Sumber: Reuters | Editor: Handoyo
KONTAN.CO.ID - JAKARTA. Ketakutan akan kehilangan pekerjaan kini menyelimuti kawasan industri garmen di Bangladesh.
Presiden Amerika Serikat Donald Trump resmi menetapkan tarif impor sebesar 35% atas produk asal Bangladesh mulai 1 Agustus, keputusan yang memicu kekhawatiran luas akan pemutusan hubungan kerja massal dan terganggunya roda perekonomian negara.
Industri Garmen: Tulang Punggung Ekonomi Bangladesh
Industri pakaian jadi atau readymade garments (RMG) adalah sektor ekspor terbesar Bangladesh, menyumbang lebih dari 80% total ekspor nasional dan mempekerjakan sekitar 4 juta orang, mayoritas perempuan. Industri ini juga berkontribusi hampir 10% terhadap Produk Domestik Bruto (PDB) tahunan negara.
Baca Juga: Trump Kritik Putin: Terus Beri Omong Kosong soal Perang Ukraina
Namun, kebijakan tarif baru dari AS—yang merupakan pasar ekspor utama Bangladesh—telah menciptakan ketidakpastian besar.
"Setiap hari saya takut kehilangan pekerjaan," kata Raimoni Bala, 32 tahun, operator mesin jahit industri di Ashulia, pinggiran kota Dhaka.
"Ketika ada orang luar datang ke pabrik, dada saya berdebar. Rasanya mereka akan menyampaikan bahwa saya sudah tak dibutuhkan," tambahnya.
Dampak Langsung: Pemesanan Anjlok, Ketidakpastian Meningkat
Berdasarkan wawancara Reuters dengan lebih dari selusin pekerja pabrik garmen, kekhawatiran akan PHK massal, pembatalan pesanan, dan penutupan pabrik semakin nyata.
Banyak merek internasional besar seperti Gap Inc dan VF Corporation (induk merek Vans) mulai menunda pemesanan baru dan memilih untuk menunggu perkembangan lebih lanjut dari negosiasi perdagangan.

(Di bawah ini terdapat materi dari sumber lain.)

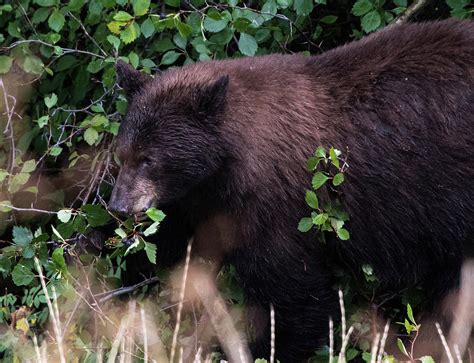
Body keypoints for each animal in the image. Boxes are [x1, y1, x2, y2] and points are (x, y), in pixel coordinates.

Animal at [108, 20, 474, 363]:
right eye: (122, 154)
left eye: (148, 158)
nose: (119, 205)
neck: (231, 158)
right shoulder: (203, 198)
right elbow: (176, 239)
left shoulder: (274, 203)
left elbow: (293, 291)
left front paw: (262, 348)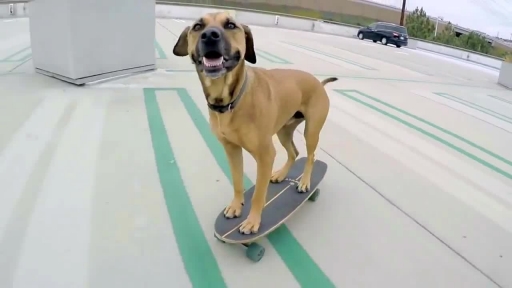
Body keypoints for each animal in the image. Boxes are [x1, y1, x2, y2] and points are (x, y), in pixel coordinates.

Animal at [174, 12, 338, 235]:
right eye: (198, 26)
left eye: (231, 25)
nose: (209, 36)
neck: (230, 101)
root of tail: (318, 83)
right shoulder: (231, 149)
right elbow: (237, 181)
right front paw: (236, 206)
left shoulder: (265, 155)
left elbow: (259, 195)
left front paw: (253, 222)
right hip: (283, 131)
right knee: (294, 152)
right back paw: (281, 175)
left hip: (311, 131)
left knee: (311, 156)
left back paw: (304, 183)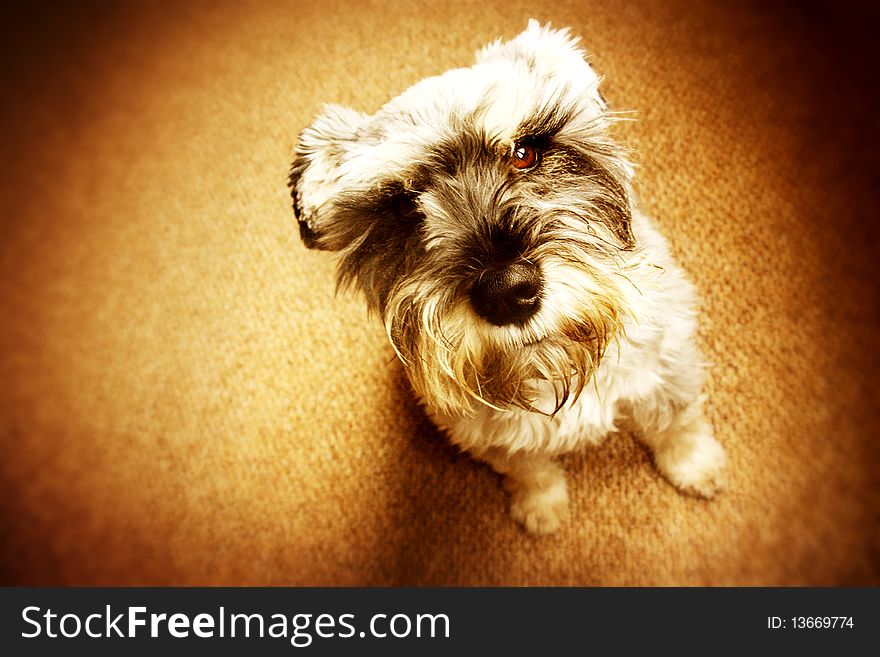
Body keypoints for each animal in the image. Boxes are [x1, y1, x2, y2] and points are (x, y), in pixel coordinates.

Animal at [286, 20, 724, 532]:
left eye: (524, 152)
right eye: (402, 206)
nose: (508, 293)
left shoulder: (669, 364)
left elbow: (677, 422)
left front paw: (695, 465)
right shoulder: (486, 435)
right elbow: (529, 468)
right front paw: (542, 508)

“Kenaikan tarif ini akan sangat membebani produsen garmen dan jutaan pekerja, sebagian besar perempuan. Ini meningkatkan risiko perlambatan ekonomi, kehilangan pekerjaan, dan kemiskinan yang makin meluas,” jelas Prof. Selim Raihan, ekonom dari Universitas Dhaka.
Baca Juga: Kebijakan Tarif Trump 32% Bisa Picu PHK hingga 1,2 Juta Orang
Kebijakan Tarif Diskriminatif?
Sementara Bangladesh dikenakan tarif 35% (turun dari pengumuman awal 37%), negara kompetitor seperti Vietnam hanya dikenakan 20%, sementara India dan Sri Lanka masih menunggu kepastian tarif. Perbedaan ini membuat produk garmen Bangladesh lebih mahal secara relatif, memperkecil daya saing di pasar AS.
Pemerintah Bangladesh dan Perwakilan Dagang AS dijadwalkan memulai putaran kedua negosiasi perdagangan pada Rabu, namun banyak yang menilai waktu kian sempit dan tekanan dari industri sudah sangat tinggi.
Cerita Bala: Simbol Jutaan Perjuangan
Raimoni Bala mewakili jutaan pekerja migran dari desa ke kota. Ia pindah dari kampung halamannya di utara Bangladesh demi memberikan masa depan lebih baik bagi dua putranya yang kini berusia 15 dan 13 tahun.
Baca Juga: Negosiasi Tarif Trump 32%, Indonesia Bakal Beli Produk Pertanian dan Energi dari AS
Suaminya hanya bisa bekerja serabutan karena masalah kesehatan, menjadikan pendapatan Bala dari pabrik sebagai sumber utama nafkah keluarga.
“Saat pandemi, pabrik ditutup. Saya masih dapat upah dari program bantuan pemerintah, tapi hampir saja kami tidak makan,” kenangnya.
Kini, setiap kabar soal tarif baru atau pemesanan yang menurun kembali membangkitkan trauma kehilangan pekerjaan.
“Selama saya masih punya pekerjaan ini, anak-anak saya bisa bermimpi,” ujarnya lirih.
“Tanpa pekerjaan ini, saya tidak tahu akan jadi apa kami,” katanya.